For simplicity, the example below shows only the main component of the code. Please check the full example, as well as others shipped with cuSolverDx.
#include <cusolverdx.hpp>
using namespace cusolverdx;
template<class POSV, class DataType = typename POSV::a_data_type>
__global__ void posv_kernel(DataType* A, const unsigned int lda_gmem, DataType* B,
const unsigned int ldb_gmem, typename POSV::status_type* info) {
constexpr auto m = POSV::m_size;
constexpr auto nrhs = POSV::nrhs;
const auto one_batch_size_a_gmem = lda_gmem * m;
const auto one_batch_size_b_gmem = (arrangement_of_v<POSV> == arrangement::col_major) ?

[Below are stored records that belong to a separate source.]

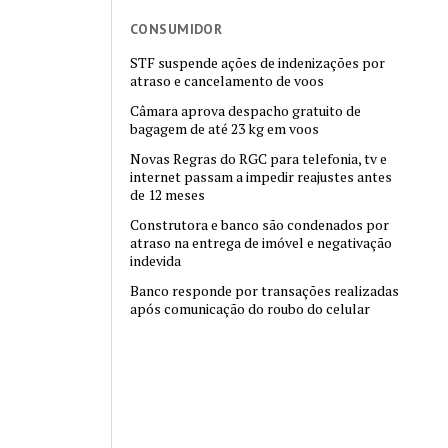
CONSUMIDOR
STF suspende ações de indenizações por
atraso e cancelamento de voos
Câmara aprova despacho gratuito de
bagagem de até 23 kg em voos
Novas Regras do RGC para telefonia, tv e
internet passam a impedir reajustes antes
de 12 meses
Construtora e banco são condenados por
atraso na entrega de imóvel e negativação
indevida
Banco responde por transações realizadas
após comunicação do roubo do celular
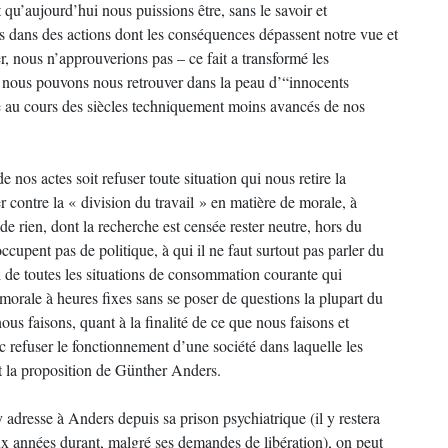
t qu’aujourd’hui nous puissions être, sans le savoir et
sés dans des actions dont les conséquences dépassent notre vue et
r, nous n’approuverions pas – ce fait a transformé les
 nous pouvons nous retrouver dans la peau d’“innocents
te au cours des siècles techniquement moins avancés de nos
e nos actes soit refuser toute situation qui nous retire la
ter contre la « division du travail » en matière de morale, à
de rien, dont la recherche est censée rester neutre, hors du
ccupent pas de politique, à qui il ne faut surtout pas parler du
si de toutes les situations de consommation courante qui
 morale à heures fixes sans se poser de questions la plupart du
us faisons, quant à la finalité de ce que nous faisons et
nc refuser le fonctionnement d’une société dans laquelle les
t la proposition de Günther Anders.
adresse à Anders depuis sa prison psychiatrique (il y restera
x années durant, malgré ses demandes de libération), on peut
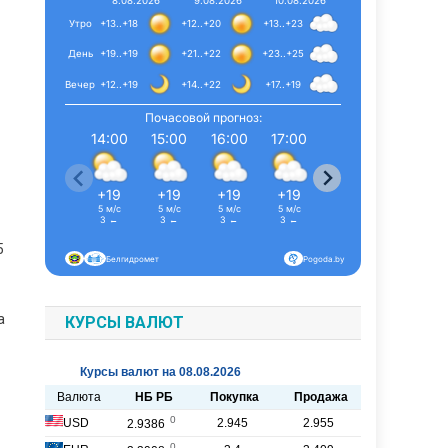
8.08.2026
9.08.2026
10.08.2026
Утро
+13..+18
+12..+20
+13..+23
День
+19..+19
+21..+22
+23..+25
Вечер
+12..+19
+14..+22
+17..+19
Почасовой прогноз:
14:00
15:00
16:00
17:00
18:00
19:00
+19
+19
+19
+19
+19
+19
5 м/с
5 м/с
5 м/с
5 м/с
4 м/с
5 м/с
З ←
З ←
З ←
З ←
С-З ↖
З ←
5
Белгидромет
Pogoda.by
а
КУРСЫ ВАЛЮТ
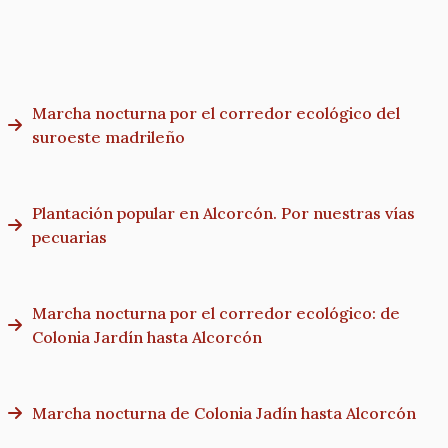
Marcha nocturna por el corredor ecológico del
suroeste madrileño
Plantación popular en Alcorcón. Por nuestras vías
pecuarias
Marcha nocturna por el corredor ecológico: de
Colonia Jardín hasta Alcorcón
Marcha nocturna de Colonia Jadín hasta Alcorcón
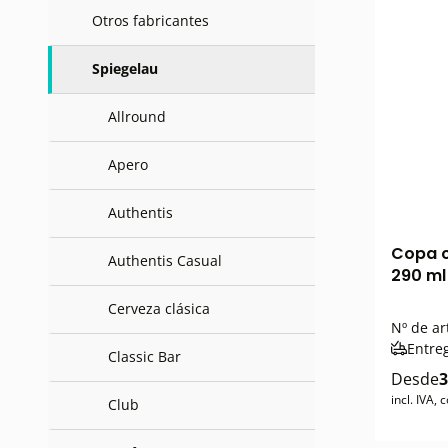
Otros fabricantes
Spiegelau
Allround
Apero
Authentis
Copa c
Authentis Casual
290 ml
Cerveza clásica
Nº de ar
Entre
Classic Bar
Desde
3
incl. IVA,
Club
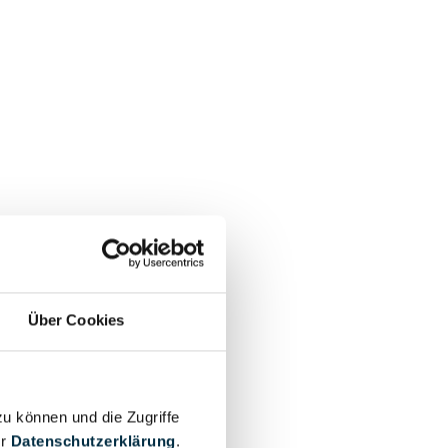
Über Cookies
zu können und die Zugriffe
er
Datenschutzerklärung
.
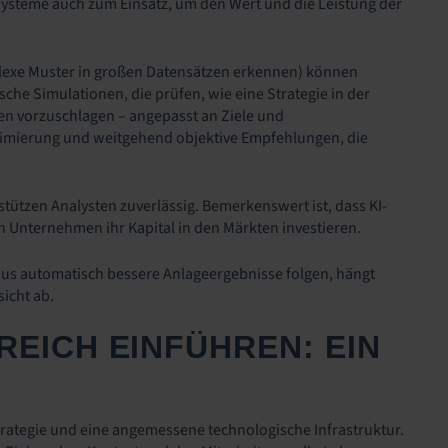
Systeme auch zum Einsatz, um den Wert und die Leistung der
lexe Muster in großen Datensätzen erkennen) können
che Simulationen, die prüfen, wie eine Strategie in der
ien vorzuschlagen – angepasst an Ziele und
timierung und weitgehend objektive Empfehlungen, die
tützen Analysten zuverlässig. Bemerkenswert ist, dass KI-
en Unternehmen ihr Kapital in den Märkten investieren.
raus automatisch bessere Anlageergebnisse folgen, hängt
icht ab.
EICH EINFÜHREN: EIN
Strategie und eine angemessene technologische Infrastruktur.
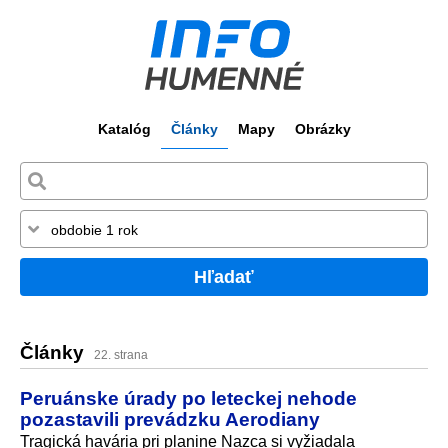
Katalóg
Články
Mapy
Obrázky
Hľadať
Články
22. strana
Peruánske úrady po leteckej nehode
pozastavili prevádzku Aerodiany
Tragická havária pri planine Nazca si vyžiadala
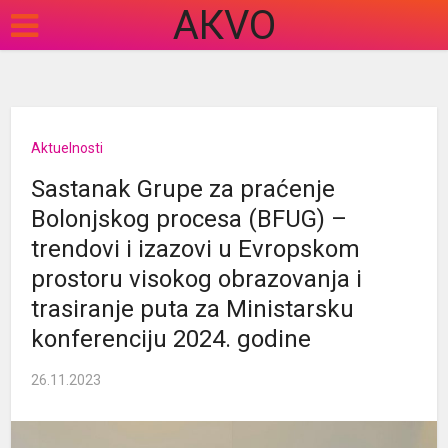
АКVO
Aktuelnosti
Sastanak Grupe za praćenje
Bolonjskog procesa (BFUG) –
trendovi i izazovi u Evropskom
prostoru visokog obrazovanja i
trasiranje puta za Ministarsku
konferenciju 2024. godine
26.11.2023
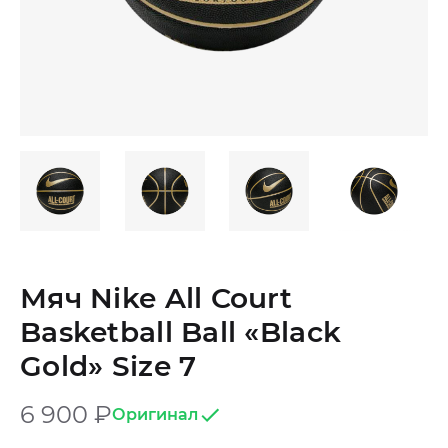
Мяч Nike All Court
Basketball Ball «Black
Gold» Size 7
6 900
₽
Оригинал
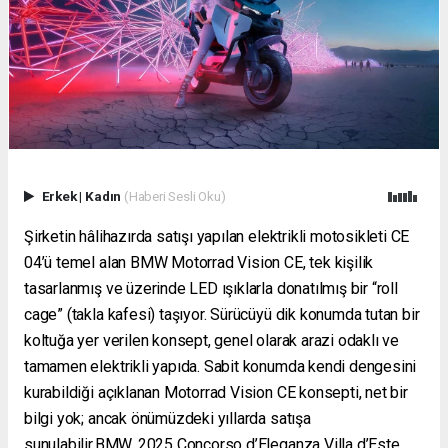
Erkek
|
Kadın
(Haberi Sesli Oku)
Şirketin hâlihazırda satışı yapılan elektrikli motosikleti CE
04’ü temel alan BMW Motorrad Vision CE, tek kişilik
tasarlanmış ve üzerinde LED ışıklarla donatılmış bir “roll
cage” (takla kafesi) taşıyor. Sürücüyü dik konumda tutan bir
koltuğa yer verilen konsept, genel olarak arazi odaklı ve
tamamen elektrikli yapıda. Sabit konumda kendi dengesini
kurabildiği açıklanan Motorrad Vision CE konsepti, net bir
bilgi yok; ancak önümüzdeki yıllarda satışa
sunulabilir.BMW, 2025 Concorso d’Eleganza Villa d’Este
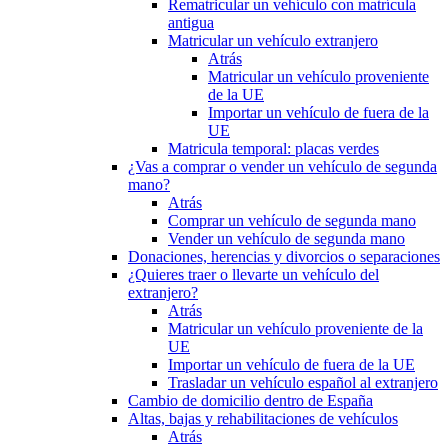
Rematricular un vehículo con matrícula
antigua
Matricular un vehículo extranjero
Atrás
Matricular un vehículo proveniente
de la UE
Importar un vehículo de fuera de la
UE
Matricula temporal: placas verdes
¿Vas a comprar o vender un vehículo de segunda
mano?
Atrás
Comprar un vehículo de segunda mano
Vender un vehículo de segunda mano
Donaciones, herencias y divorcios o separaciones
¿Quieres traer o llevarte un vehículo del
extranjero?
Atrás
Matricular un vehículo proveniente de la
UE
Importar un vehículo de fuera de la UE
Trasladar un vehículo español al extranjero
Cambio de domicilio dentro de España
Altas, bajas y rehabilitaciones de vehículos
Atrás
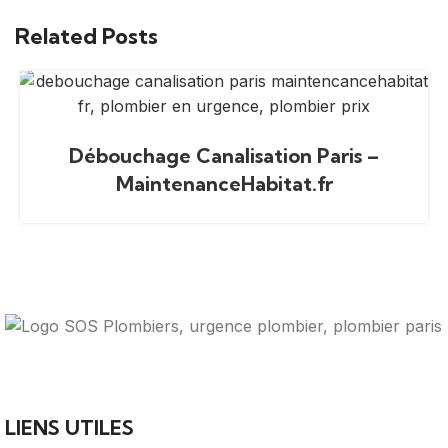
Related Posts
Débouchage Canalisation Paris –
MaintenanceHabitat.fr
Votre guide ultime pour trouver des solutions de
plomberie fiables et des professionnels qualifiés près de
chez vous.
LIENS UTILES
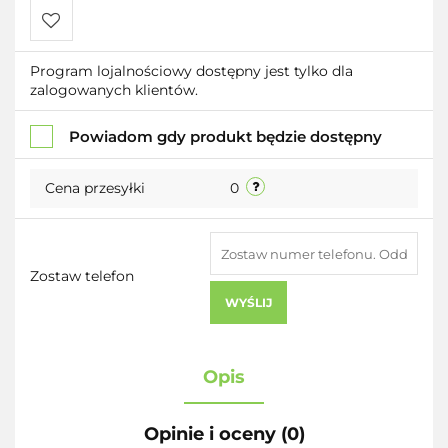
Do
Program lojalnościowy dostępny jest tylko dla
zalogowanych klientów.
przechowalni
Powiadom gdy produkt będzie dostępny
Cena przesyłki
0
Zostaw telefon
WYŚLIJ
Opis
Opinie i oceny (0)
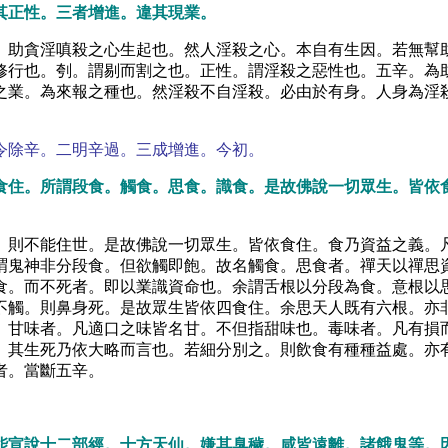
其正性。三者增進。違其現業。
。助貪淫嗔殺之心生起也。然人淫殺之心。本自有生因。若無幫
修行也。刳。謂剔而割之也。正性。謂淫殺之惡性也。五辛。為
之業。為來報之種也。然淫殺不自淫殺。必由於有身。人身為淫
令除辛。二明辛過。三成增進。今初。
食住。所謂段食。觸食。思食。識食。是故佛說一切眾生。皆依
。則不能住世。是故佛說一切眾生。皆依食住。食乃資益之義。
謂鬼神非分段食。但欲觸即飽。故名觸食。思食者。禪天以禪思
食。而不死者。即以業識資命也。余謂舌根以分段為食。意根以
不觸。則鼻身死。是故眾生皆依四食住。余思天人既有六根。亦
。甘味者。凡適口之味皆名甘。不但指甜味也。毒味者。凡有損
。其生死乃依大略而言也。若細分別之。則飲食有種種益處。亦
者。當斷五辛。
能宣說十二部經。十方天仙。嫌其臭穢。咸皆遠離。諸餓鬼等。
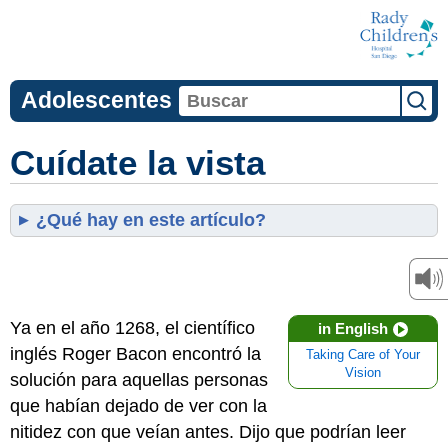
Adolescentes
Cuídate la vista
¿Qué hay en este artículo?
Ya en el año 1268, el científico
in English
inglés Roger Bacon encontró la
Taking Care of Your
Vision
solución para aquellas personas
que habían dejado de ver con la
nitidez con que veían antes. Dijo que podrían leer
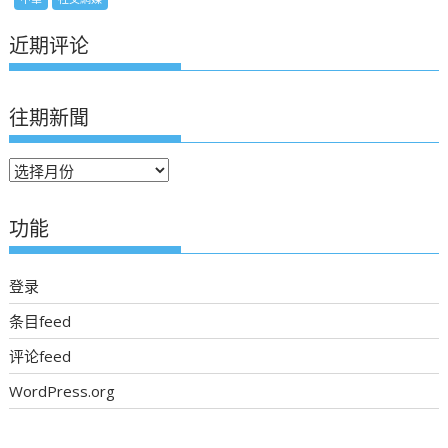
近期评论
往期新聞
往
期
新
功能
聞
登录
条目feed
评论feed
WordPress.org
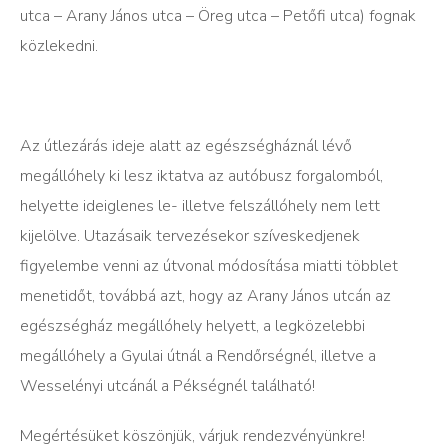
utca – Arany János utca – Öreg utca – Petőfi utca) fognak
közlekedni.
Az útlezárás ideje alatt az egészségháznál lévő
megállóhely ki lesz iktatva az autóbusz forgalomból,
helyette ideiglenes le- illetve felszállóhely nem lett
kijelölve. Utazásaik tervezésekor szíveskedjenek
figyelembe venni az útvonal módosítása miatti többlet
menetidőt, továbbá azt, hogy az Arany János utcán az
egészségház megállóhely helyett, a legközelebbi
megállóhely a Gyulai útnál a Rendőrségnél, illetve a
Wesselényi utcánál a Pékségnél található!
Megértésüket köszönjük, várjuk rendezvényünkre!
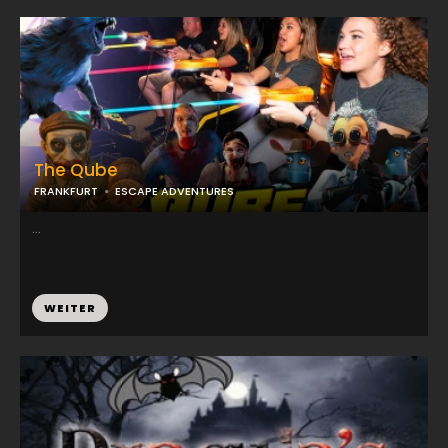
The Qube
FRANKFURT
ESCAPE ADVENTURES
...
WEITER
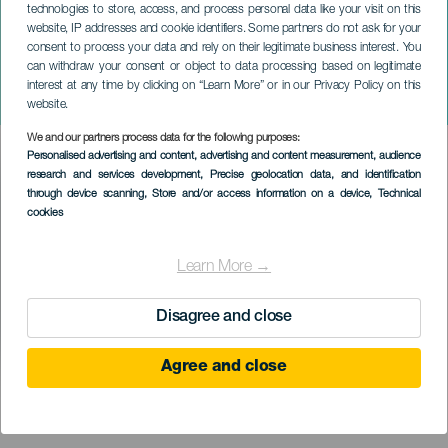
technologies to store, access, and process personal data like your visit on this
website, IP addresses and cookie identifiers. Some partners do not ask for your
consent to process your data and rely on their legitimate business interest. You
GRAN CANARIA
can withdraw your consent or object to data processing based on legitimate
Dailos Santana – Projekt
interest at any time by clicking on “Learn More” or in our Privacy Policy on this
Synergie
website.
We and our partners process data for the following purposes:
Imagen
Personalised advertising and content, advertising and content measurement, audience
Listado
research and services development
, Precise geolocation data, and identification
through device scanning
, Store and/or access information on a device
, Technical
cookies
Learn More →
Disagree and close
Agree and close
PROBĚHLÉ AKCE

ldb_gmem * nrhs : m * ldb_gmem;
constexpr auto lda_smem = POSV::lda;
constexpr auto ldb_smem = POSV::ldb;
constexpr auto one_batch_size_a_smem = lda_smem * m;
extern __shared__ __align__(16) char shared_mem[];
DataType* As = reinterpret_cast<DataType*>(shared_mem);
DataType* Bs = As + one_batch_size_a_smem;
const auto batch_idx = blockIdx.x;
auto Ag = A + size_t(one_batch_size_a_gmem) * batch_idx;
auto Bg = B + size_t(one_batch_size_b_gmem) * batch_idx;
// Load data from global memory to shared memory
common::io<POSV>::load(Ag, lda_gmem, As, lda_smem);
common::io<POSV>::load_rhs(Bg, ldb_gmem, Bs, ldb_smem);
POSV().execute(As, lda_smem, Bs, ldb_smem, &info[batch_idx]);
// store data back to global memory
common::io<POSV>::store(As, lda_smem, Ag, lda_gmem);
common::io<POSV>::store_rhs(Bs, ldb_smem, Bg, ldb_gmem);
}
int posv_batched() {
using PSV = decltype(Size<32, 32, 1>()
+ Precision<double>()
+ Type<type::complex>()
+ Function<function::posv>()
+ FillMode<lower>
+ Arrangement<col_major /* A, X, and B */>()
+ SM<800>()
+ Block());
using data_type = typename POSV::a_data_type;
constexpr auto m = POSV::m_size;
constexpr auto n = POSV::n_size;
constexpr auto nrhs = POSV::nrhs;
static_assert(m == n, "potrf is for Hermitian positive-definite matrix matrix only");
constexpr auto lda_smem = POSV::lda;
constexpr auto ldb_smem = POSV::ldb;
constexpr auto lda = m;
constexpr auto ldb = (arrangement_of_v<POSV> == arrangement::col_major) ? m : nrhs;
const auto batches = 2;
const auto one_batch_size_A = lda * n;
const auto one_batch_size_B = m * nrhs;
std::vector<data_type> A(one_batch_size_A * batches);
// fill the A matrix
std::vector<data_type> B(one_batch_size_B * batches);
// fill the B matrix
std::vector<int> info(batches, 0);
data_type* d_A = nullptr; /* device copy of A */
data_type* d_B = nullptr; /* device copy of B */
int* d_info = nullptr; /* error info */
cudaMalloc(reinterpret_cast<void**>(&d_A), sizeof(data_type) * A.size());
cudaMalloc(reinterpret_cast<void**>(&d_B), sizeof(data_type) * B.size());
cudaMalloc(reinterpret_cast<void**>(&d_info), sizeof(int) * batches);
cudaMemcpy(d_A, A.data(), sizeof(data_type) * A.size(), cudaMemcpyHostToDevice);
cudaMemcp(d_B, B.data(), sizeof(data_type) * B.size(), cudaMemcpyHostToDevice);
const auto sm_size = POSV::shared_memory_size;
//Invokes kernel. Batches per block is 1
posv_kernel<POSV><<<batches, POSV::block_dim.x, sm_size>>>(d_A, lda, d_B, ldb, d_info);
cudaDeviceSynchronize();
cudaFree(d_A);
cudaFree(d_B);
cudaFree(d_info);
}
It is important to note that unlike the cuSolver library, cuSolverDx does not require moving data back to global memory after executinga an operation, nor does it require the input data to be loaded from global memory. Those properties can be a major performance advantage for certain use-cases. The list of possible optimizations includes but is not limited to:
Fusing Solver functions with custom pre- and post-processing.
Fusing multiple Solver functions together.
Fusing Solver functions with BLAS, RAND, or FFT operations.
Compilation#
For instructions on how to compile programs with cuSolverDx see Installation Guide.